Elizabeth Taylor com o vestido Soirée à Rio, criado por Marc Bohan para a Dior, no Oscar de 1961, em que ela venceu o prêmio de Melhor Atriz (Foto: Getty Images)

Jackie Kennedy foi outra cliente de peso na carreira de Bohan, tendo encomendado o casado Vie en Rose para sua viagem à Venezuela, em 1961, e outro conjunto vermelho, que vestiu no seu histórico tour televisionado pela Casa Branca, no ano seguinte. Por motivos diplomáticos, a primeira-dama não podia usar etiquetas francesas, então seus vestidos Dior eram criados, de maneira autorizada, por estúdios estadunidenses, como Chez Ninon e o de Oleg Cassini.

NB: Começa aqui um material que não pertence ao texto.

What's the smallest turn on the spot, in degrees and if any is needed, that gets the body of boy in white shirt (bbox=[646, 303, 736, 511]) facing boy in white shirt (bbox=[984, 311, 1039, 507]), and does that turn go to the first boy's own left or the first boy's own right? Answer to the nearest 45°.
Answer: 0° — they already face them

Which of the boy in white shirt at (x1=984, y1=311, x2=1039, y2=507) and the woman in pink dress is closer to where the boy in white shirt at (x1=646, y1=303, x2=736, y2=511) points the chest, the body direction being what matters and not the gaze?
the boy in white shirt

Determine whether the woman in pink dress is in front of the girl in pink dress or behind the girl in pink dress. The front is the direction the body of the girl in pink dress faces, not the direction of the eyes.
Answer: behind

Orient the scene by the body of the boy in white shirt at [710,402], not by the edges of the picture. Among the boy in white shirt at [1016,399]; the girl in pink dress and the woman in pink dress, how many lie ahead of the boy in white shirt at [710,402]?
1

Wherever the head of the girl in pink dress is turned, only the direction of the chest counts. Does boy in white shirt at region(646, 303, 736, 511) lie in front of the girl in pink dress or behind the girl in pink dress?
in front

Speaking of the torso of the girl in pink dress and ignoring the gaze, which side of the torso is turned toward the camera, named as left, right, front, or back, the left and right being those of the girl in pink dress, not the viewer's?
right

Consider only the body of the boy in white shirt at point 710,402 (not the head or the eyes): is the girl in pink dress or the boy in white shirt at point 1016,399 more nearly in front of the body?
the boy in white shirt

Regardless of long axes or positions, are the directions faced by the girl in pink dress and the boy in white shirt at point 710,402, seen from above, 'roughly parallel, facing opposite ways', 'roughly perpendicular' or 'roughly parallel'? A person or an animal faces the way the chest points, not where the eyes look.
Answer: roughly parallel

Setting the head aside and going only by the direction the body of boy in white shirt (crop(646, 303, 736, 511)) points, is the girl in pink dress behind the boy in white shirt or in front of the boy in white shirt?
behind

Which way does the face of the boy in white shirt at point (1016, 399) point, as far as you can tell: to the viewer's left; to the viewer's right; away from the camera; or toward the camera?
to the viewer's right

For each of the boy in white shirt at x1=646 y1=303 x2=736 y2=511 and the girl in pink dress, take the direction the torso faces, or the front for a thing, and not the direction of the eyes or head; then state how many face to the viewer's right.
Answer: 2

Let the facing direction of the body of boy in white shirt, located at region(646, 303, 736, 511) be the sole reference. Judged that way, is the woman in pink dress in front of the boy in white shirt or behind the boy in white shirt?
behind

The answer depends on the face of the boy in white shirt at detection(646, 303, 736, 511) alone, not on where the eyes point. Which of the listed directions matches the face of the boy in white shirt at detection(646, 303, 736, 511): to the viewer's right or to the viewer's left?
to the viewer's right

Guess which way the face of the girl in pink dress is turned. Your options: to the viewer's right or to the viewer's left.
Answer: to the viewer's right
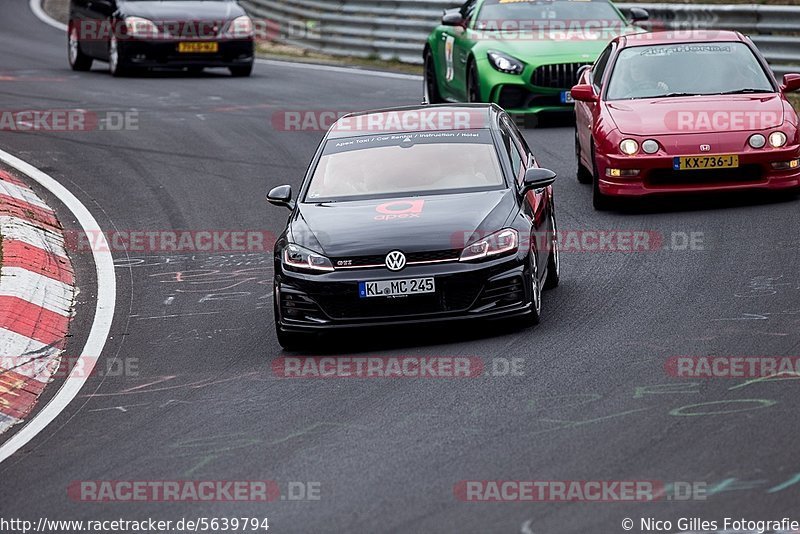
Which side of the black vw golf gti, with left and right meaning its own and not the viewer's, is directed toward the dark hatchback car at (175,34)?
back

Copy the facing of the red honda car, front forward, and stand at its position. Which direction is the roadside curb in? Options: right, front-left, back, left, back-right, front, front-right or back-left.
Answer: front-right

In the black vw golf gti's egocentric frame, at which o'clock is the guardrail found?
The guardrail is roughly at 6 o'clock from the black vw golf gti.

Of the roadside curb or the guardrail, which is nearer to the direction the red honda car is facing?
the roadside curb

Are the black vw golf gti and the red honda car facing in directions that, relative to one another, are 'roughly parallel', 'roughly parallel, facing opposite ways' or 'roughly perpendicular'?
roughly parallel

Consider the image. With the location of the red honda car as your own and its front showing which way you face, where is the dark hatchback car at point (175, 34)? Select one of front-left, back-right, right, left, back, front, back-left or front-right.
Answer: back-right

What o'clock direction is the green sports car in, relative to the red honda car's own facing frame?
The green sports car is roughly at 5 o'clock from the red honda car.

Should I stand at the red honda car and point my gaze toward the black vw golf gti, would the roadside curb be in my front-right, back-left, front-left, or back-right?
front-right

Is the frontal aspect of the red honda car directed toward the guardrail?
no

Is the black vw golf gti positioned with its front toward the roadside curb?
no

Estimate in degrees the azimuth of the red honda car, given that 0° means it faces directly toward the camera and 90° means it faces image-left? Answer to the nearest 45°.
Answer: approximately 0°

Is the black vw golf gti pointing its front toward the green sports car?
no

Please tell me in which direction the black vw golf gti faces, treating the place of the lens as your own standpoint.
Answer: facing the viewer
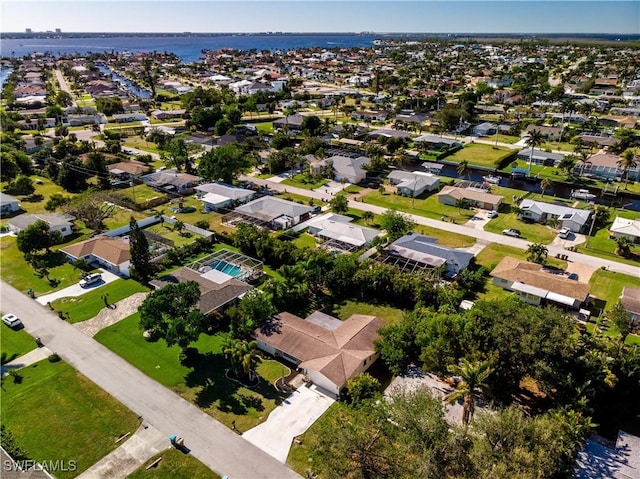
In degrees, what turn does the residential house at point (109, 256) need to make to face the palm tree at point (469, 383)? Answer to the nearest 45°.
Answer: approximately 90° to its left

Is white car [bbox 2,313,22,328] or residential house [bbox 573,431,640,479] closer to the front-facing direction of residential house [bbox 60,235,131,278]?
the white car

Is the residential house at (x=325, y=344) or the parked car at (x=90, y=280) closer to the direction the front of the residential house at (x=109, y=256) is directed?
the parked car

Leia também: Como a Harper’s Bazaar transformou Jackie Kennedy em um ícone da moda

Gina Lollobrigida e Elizabeth Taylor no Festival de Cinema de Moscou, em 1961. Ambas as atrizes estava com o vestido Miss Dior, criado por Marc Bohan, mas a versão da estrela italiana era uma cópia falsificada (Foto: Getty Images)

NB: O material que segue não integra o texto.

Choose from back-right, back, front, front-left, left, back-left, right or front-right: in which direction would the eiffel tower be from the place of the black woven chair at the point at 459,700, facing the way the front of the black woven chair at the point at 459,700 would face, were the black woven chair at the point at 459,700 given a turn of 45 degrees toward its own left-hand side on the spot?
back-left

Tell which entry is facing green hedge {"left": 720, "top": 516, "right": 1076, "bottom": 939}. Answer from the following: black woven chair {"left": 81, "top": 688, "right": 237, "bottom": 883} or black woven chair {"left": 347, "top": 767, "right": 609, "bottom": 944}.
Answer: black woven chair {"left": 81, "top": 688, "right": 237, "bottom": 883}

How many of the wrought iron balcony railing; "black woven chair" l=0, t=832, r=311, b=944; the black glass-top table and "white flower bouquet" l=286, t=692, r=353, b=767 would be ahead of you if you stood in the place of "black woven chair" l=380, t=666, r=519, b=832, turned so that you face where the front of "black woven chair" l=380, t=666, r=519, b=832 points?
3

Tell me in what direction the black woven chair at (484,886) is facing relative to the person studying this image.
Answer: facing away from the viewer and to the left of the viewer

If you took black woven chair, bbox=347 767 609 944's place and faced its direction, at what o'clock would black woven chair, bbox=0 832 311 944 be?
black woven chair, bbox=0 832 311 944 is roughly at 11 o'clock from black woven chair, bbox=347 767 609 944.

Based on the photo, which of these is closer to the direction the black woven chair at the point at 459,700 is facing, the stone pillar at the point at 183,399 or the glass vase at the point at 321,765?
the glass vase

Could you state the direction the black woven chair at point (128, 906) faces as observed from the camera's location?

No meio da realeza internacional, o diretor criativo também foi favorito de aristocratas. Além da princesa Grace de Mônaco, sua filha, Caroline, escolheu Bohan para criar seu vestido de noiva, em 1986, para o seu casamento com Philippe Junot. A meio-brasileira Silvia Sommerlath também casou de Dior, em 1976, com o rei da Suécia, e, quase uma década antes, o estilista criou o vestido de coroação da Imperatriz do Irã, Farah Diba.

Marc Bohan depois de Dior

A parceira de Marc Bohan e a Dior chegou ao fim, depois de quase 30 anos, em 1989. No final da década, a empresa dona da maison, Agache-Willot-Boussac, estava próxima da falência e vendeu suas propriedades para o empresário Bernard Arnault e seu conglomerado de luxo, LVMH. A saída do designer foi sucedida pela chegada, em maio de 1989, do italiano Gianfranco Ferré.

Depois da Dior, Bohan voltou para Londres, onde assumiu a decadente Norman Hartnell (famosa pelos clientes da realeza britânica nas décadas anteriores) antes de aposentar definitivamente em 1992. Sua partida da moda o levou para Châtillon-sur-Seine, no sudeste da França, onde ele faleceu aos 97 anos, em 6 de outubro de 2023.

Marc Bohan com seus sucessores, Gianfranco Ferré e John Galliano, nas comemorações dos 50 anos da Dior, em 1996 (Foto: Getty Images)

Apesar da vida discreta que levou nas três décadas seguintes, Marc Bohan foi tema de uma exposição solo no Musée Dior, em Granville, em 2009. Seu legado continuou a ser eternizado em 2018, com um livro publicado pela Assouline dedicado à sua era lendária na Dior.